It can personally be tough for me to find death metal that I can really get into. Most of what I try out isn’t bad per se, but after a while, it feels like the same old thing, the only difference really being different sounding vocalists and different production. There are, of course, some exceptions to the rule: Gorod is a good example of a band that managed to capture my interest with some excellent and provocative songwriting that made them stand apart from the others in their genre, as well as some of the more “classic” death metal bands like Death, Entombed, Nile and Morbid Angel.
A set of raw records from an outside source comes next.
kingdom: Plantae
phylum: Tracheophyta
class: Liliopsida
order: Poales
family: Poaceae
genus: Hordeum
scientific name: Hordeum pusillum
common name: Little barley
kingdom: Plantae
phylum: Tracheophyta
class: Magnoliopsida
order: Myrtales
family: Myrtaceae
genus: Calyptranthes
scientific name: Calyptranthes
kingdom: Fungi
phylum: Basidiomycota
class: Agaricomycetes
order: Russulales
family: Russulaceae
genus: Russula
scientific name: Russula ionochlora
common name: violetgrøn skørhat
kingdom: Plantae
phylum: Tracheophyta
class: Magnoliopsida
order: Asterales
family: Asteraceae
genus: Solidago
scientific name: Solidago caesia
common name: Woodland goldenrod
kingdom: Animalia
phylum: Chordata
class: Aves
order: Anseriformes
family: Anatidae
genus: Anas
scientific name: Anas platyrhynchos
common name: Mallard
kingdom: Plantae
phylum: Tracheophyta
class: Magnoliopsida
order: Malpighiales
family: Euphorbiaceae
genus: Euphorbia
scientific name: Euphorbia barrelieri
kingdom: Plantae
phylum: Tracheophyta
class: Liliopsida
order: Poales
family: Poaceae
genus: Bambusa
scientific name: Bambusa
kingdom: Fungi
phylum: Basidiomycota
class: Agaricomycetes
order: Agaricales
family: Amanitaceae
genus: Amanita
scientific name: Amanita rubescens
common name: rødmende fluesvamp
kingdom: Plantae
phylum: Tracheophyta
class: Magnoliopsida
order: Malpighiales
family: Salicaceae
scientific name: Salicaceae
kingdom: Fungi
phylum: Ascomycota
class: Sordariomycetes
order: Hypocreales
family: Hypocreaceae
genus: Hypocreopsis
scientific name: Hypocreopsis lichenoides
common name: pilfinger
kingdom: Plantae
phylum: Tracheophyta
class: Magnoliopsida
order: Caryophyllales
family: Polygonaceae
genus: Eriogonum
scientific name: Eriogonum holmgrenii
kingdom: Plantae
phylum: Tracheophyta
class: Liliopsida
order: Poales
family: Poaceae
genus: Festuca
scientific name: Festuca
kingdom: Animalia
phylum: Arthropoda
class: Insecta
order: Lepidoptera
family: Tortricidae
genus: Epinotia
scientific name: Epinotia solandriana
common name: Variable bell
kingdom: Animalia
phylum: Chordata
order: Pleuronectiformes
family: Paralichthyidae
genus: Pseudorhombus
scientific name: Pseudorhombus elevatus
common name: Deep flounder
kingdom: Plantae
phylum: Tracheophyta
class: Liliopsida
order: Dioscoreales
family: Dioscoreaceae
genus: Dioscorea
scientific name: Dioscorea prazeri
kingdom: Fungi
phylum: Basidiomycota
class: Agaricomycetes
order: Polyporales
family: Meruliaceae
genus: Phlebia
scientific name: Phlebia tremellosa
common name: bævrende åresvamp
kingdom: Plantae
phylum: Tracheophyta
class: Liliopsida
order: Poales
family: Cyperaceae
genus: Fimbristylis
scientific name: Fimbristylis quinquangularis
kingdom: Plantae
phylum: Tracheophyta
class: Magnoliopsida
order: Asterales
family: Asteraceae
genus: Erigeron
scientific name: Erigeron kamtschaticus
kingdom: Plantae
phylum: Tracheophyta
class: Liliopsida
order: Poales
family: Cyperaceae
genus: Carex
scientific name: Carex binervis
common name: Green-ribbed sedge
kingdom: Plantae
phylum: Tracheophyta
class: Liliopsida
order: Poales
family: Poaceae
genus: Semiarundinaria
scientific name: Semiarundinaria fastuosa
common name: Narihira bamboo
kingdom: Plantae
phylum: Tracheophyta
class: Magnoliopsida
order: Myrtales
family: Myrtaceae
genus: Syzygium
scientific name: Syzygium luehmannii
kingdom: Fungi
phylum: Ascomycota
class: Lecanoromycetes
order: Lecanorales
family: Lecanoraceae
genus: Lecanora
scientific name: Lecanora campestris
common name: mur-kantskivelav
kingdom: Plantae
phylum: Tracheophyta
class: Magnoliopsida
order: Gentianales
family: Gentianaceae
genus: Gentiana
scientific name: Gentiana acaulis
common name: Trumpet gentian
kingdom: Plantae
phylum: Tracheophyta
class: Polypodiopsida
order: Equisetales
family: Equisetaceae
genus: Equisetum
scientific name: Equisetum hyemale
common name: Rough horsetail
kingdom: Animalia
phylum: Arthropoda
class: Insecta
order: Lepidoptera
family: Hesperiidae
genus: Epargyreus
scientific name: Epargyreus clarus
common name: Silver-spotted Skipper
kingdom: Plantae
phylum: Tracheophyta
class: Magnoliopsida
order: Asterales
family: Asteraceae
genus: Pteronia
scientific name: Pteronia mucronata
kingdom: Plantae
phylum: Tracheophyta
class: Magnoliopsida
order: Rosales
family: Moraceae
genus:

I don’t believe that Germany’s Sucking Void have earned the level that Death or Nile have in terms of musicality and importance to the death metal genre, and nor do I say that they deserve it yet. However, they are definitely on a path towards death metal greatness, if they play their cards right.

What struck me first about the band—aside from their hilariously metal name and the starkly gruesome artwork adorning their Scavenger demo—is their stellar production. Admittedly, a death metal band’s production is probably not on the top of everyone’s lists of things to look for in a good death metal release, but this is just the beginning of how this band seems to differ. The bass can be clearly heard, for the most part, the tone of the guitar has this scooped out hardcore edge to it that I can’t seem to get enough of, and the vocals have a great range that are well represented in this recording.

Songwriting-wise, Sucking Void is pretty stellar, playing an almost dizzying amount of riffs and licks for a death metal band that feels more on the side of traditional death metal than tech-death. But don’t just draw them into a corner, thinking that they’re a mathcore band or utilizing jump cuts like Naked City; these riffs are used intelligently, and sync into each other very well.

Although they only have a demo and a new single on their hands, Sucking Void have already established themselves as a band that clearly cares about quality, whether it comes to their songwriting, visual presentation, or production. Again, they aren’t nearly the band that Death or Morbid Angel are, but I can see them on their way to that, slowly but surely.